By Andy Knauss
National media attention remains fixated on the “pay gap,” statistical evidence that indicates female workers in the U.S. earn about eighty cents for every dollar earned by male workers. However, coinciding with the advent of the #MeToo movement, pay equity has risen in prominence over the past few years as well. Pay equity focuses on whether similarly situated male and female employees receive equivalent pay based on their work output, attempting to control for job duties, employment history, and unpaid leaves, among other factors. Recent legislative developments in this area have come primarily at the state and municipal levels; in 2018 alone, almost forty states introduced bills that would strengthen existing equal pay laws, making it easier for employees to demonstrate salary disparities and harder for employers to justify them.
California and Massachusetts were the first states to amend their equal pay laws to be more employee-friendly, encouraging others like New Jersey, Oregon, and Washington to follow suit. Key changes include broadening the definition of comparable work from “equal work” to “similar work” (a significantly lower burden of proof for plaintiffs), limiting which bona fide factors employers can rely upon to explain pay disparities, and requiring greater pay transparency from employers. Several states have been even more aggressive, enacting legislation that bars private employers from asking job applicants about, or evaluating job applicants based on, salary history. These measures attempt to curb the perpetuation of endemic wage practices that disadvantage female workers.[i] To date, salary history bans applying to private employers have been enacted in California, Connecticut, Delaware, Hawaii, Massachusetts, Oregon, Puerto Rico, and Vermont, along with a handful of major cities including Kansas City, New York City, and Philadelphia.[ii] Following the midterm elections, even more states are poised to enact their own measures in 2019, most notably Colorado, Illinois, and Maine.

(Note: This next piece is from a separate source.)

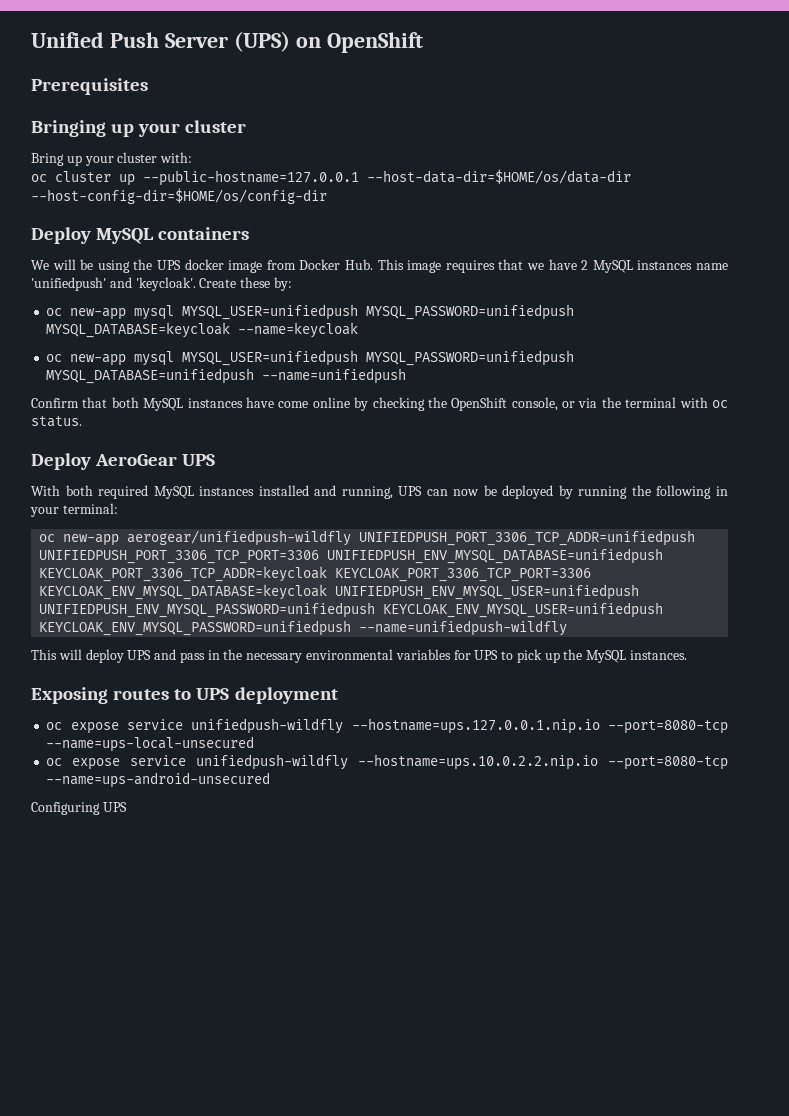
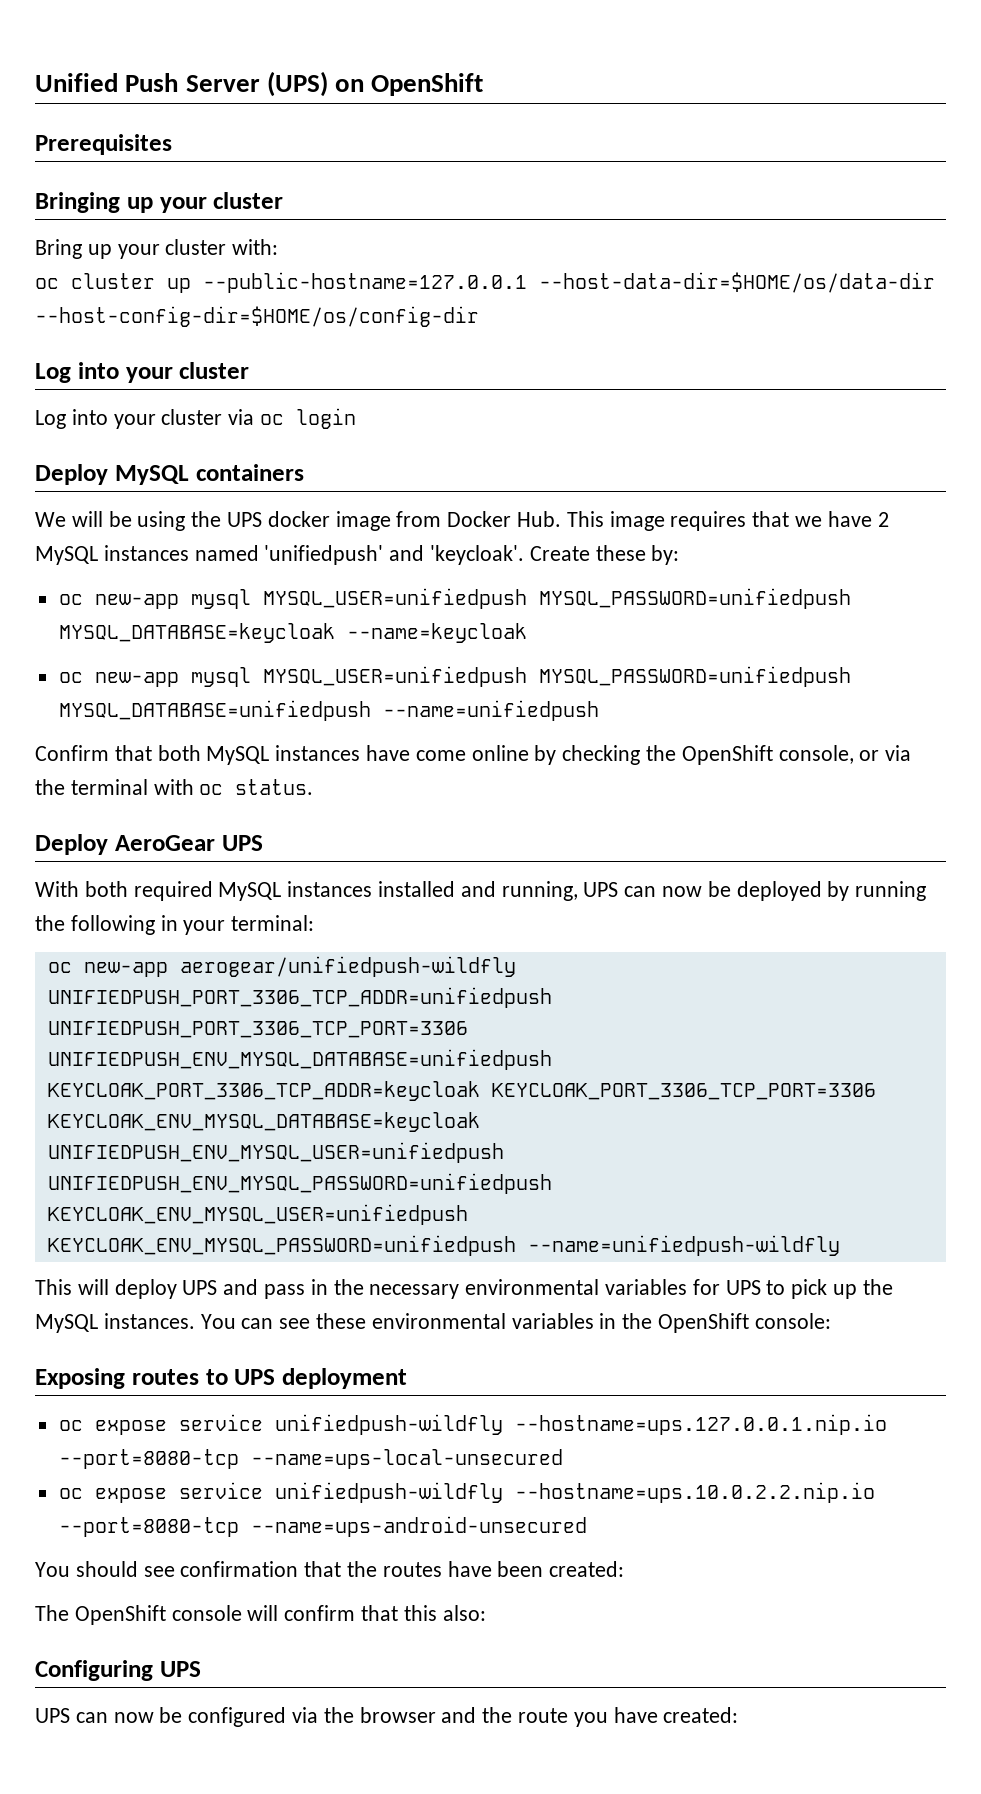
(327, 196) none -> [35,362,250,383] [35,408,357,429] // Log into your cluster // Log into your cluster via oc login
[696,263,729,270] name -> [194,545,259,561] named
(688, 655) none -> [200,1313,831,1333] You can see these environmental variables in the OpenShift console:
[31,802,127,815] Configuring UPS -> [35,1561,625,1577] [35,1605,486,1625] [35,1660,201,1681] [35,1707,739,1727] You should see confirmation that the routes have been created: // The OpenShift console will confirm that this also: // Configuring UPS // UPS can now be configured via the browser and the route you have created:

Taking a closer look at these salary history laws, many of their provisions are similar to each other and contain the same restrictions and exceptions. For example, while employers cannot ask job applicants about past compensation until after tendering an offer of employment, they typically can rely on salary information voluntarily disclosed by applicants during the hiring process, provided that such information is not the exclusive factor justifying any pay disparity. On the other hand, employers are free to ask applicants about their salary “expectations” regarding the position they are applying for. In addition, the laws apply only to external job applicants and not to current employees seeking promotions or lateral moves.
To avoid both costly litigation and public relations controversies, employers must learn how to develop and maintain hiring, promotion, and wage-setting practices that comply with these new laws. All employers, particularly those in California and the other states listed above, should consider removing salary history questions from application forms and interview scripts used during the hiring process. Employers could also try to eliminate salary negotiations from the hiring process altogether, instead using a set of objective criteria—which are clearly communicated to applicants beforehand—to calculate starting compensation. Another approach, which might not be feasible for all employers, would be to conduct a blind hiring process, removing all personally identifying information from job applications so that hiring managers focus solely on each applicant’s experience and qualifications.
With respect to the compensation of current employees, some employers are proactively utilizing confidential pay audits to examine their payrolls for evidence of pay disparities between male and female workers. Pay audits can be an excellent tool for detecting disparities, provided that they are performed and interpreted by experienced statisticians or labor economists (also known as industrial/organizational psychologists). Effective pay audits depend on accurate models that comply with relevant federal, state, and local laws, implemented in a manner that preserves attorney-client privilege and work product protections for the employer. Taking remedial steps to address any disparities (e.g., employee pay adjustments) can be more complex than the audits themselves. Other employers have adopted pay transparency policies that exceed legal requirements, either voluntarily or due to pressure from activist shareholder proposals.
Similar to the complications created by state ban-the-box and marijuana legalization laws, the growing jurisdictional patchwork of salary history bans presents serious compliance challenges for employers. Ultimately, employers have to decide whether to maintain separate policies for each of their branches or establish a single, companywide policy that complies with the laws of the most restrictive state in which the employer operates. Despite these issues, employers should strive to stay up-to-date on legal and regulatory developments, working with counsel to fine-tune their compensation policies and plan for potential litigation.
[i] See also Rizo v. Yovino, 887 F.3d 453 (9th Cir. 2018) (en banc) (holding that the text, history, and purpose of the Equal Pay Act supported plaintiff’s argument that previous salary, by itself, is never a valid reason for a difference in pay, as it could reflect “a discriminatory marketplace that valued the equal work of one sex over the other”).
[ii] But see Chamber of Commerce for Greater Philadelphia v. City of Philadelphia, 319 F. Supp. 773, 779 (E.D. Pa. 2018). The district court found that the “inquiry provision” of Philadelphia’s salary history law infringed on the free speech of employers and thus was unconstitutional. However, the court upheld the “reliance provision” of the law, which bars employers from relying on a job applicant’s salary history information to set compensation. Given the implications such a holding could have on salary history laws enacted across the country, both sides have appealed.